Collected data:
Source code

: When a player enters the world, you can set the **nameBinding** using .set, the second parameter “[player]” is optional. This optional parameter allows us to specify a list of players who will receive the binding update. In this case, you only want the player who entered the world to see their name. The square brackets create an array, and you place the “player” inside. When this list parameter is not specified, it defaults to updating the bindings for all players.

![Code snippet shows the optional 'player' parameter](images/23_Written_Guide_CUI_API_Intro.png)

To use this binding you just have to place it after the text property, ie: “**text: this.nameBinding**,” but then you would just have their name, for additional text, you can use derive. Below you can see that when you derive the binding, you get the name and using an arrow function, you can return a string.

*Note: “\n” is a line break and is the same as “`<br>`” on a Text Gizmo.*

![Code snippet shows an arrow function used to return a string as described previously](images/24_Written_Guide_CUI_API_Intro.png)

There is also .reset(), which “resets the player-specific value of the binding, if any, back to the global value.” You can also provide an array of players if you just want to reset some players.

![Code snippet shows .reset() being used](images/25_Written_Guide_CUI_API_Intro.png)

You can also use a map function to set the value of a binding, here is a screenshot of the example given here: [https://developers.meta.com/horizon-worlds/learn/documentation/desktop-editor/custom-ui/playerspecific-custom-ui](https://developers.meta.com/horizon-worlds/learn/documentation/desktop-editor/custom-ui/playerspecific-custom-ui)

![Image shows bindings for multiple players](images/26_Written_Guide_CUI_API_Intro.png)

TASK INSTRUCTIONS: Copy out all of the data above once more, word for word, with nothing left out or changed.

EXERCISE OUTPUT:
Source code

: When a player enters the world, you can set the **nameBinding** using .set, the second parameter “[player]” is optional. This optional parameter allows us to specify a list of players who will receive the binding update. In this case, you only want the player who entered the world to see their name. The square brackets create an array, and you place the “player” inside. When this list parameter is not specified, it defaults to updating the bindings for all players.

![Code snippet shows the optional 'player' parameter](images/23_Written_Guide_CUI_API_Intro.png)

To use this binding you just have to place it after the text property, ie: “**text: this.nameBinding**,” but then you would just have their name, for additional text, you can use derive. Below you can see that when you derive the binding, you get the name and using an arrow function, you can return a string.

*Note: “\n” is a line break and is the same as “`<br>`” on a Text Gizmo.*

![Code snippet shows an arrow function used to return a string as described previously](images/24_Written_Guide_CUI_API_Intro.png)

There is also .reset(), which “resets the player-specific value of the binding, if any, back to the global value.” You can also provide an array of players if you just want to reset some players.

![Code snippet shows .reset() being used](images/25_Written_Guide_CUI_API_Intro.png)

You can also use a map function to set the value of a binding, here is a screenshot of the example given here: [https://developers.meta.com/horizon-worlds/learn/documentation/desktop-editor/custom-ui/playerspecific-custom-ui](https://developers.meta.com/horizon-worlds/learn/documentation/desktop-editor/custom-ui/playerspecific-custom-ui)

![Image shows bindings for multiple players](images/26_Written_Guide_CUI_API_Intro.png)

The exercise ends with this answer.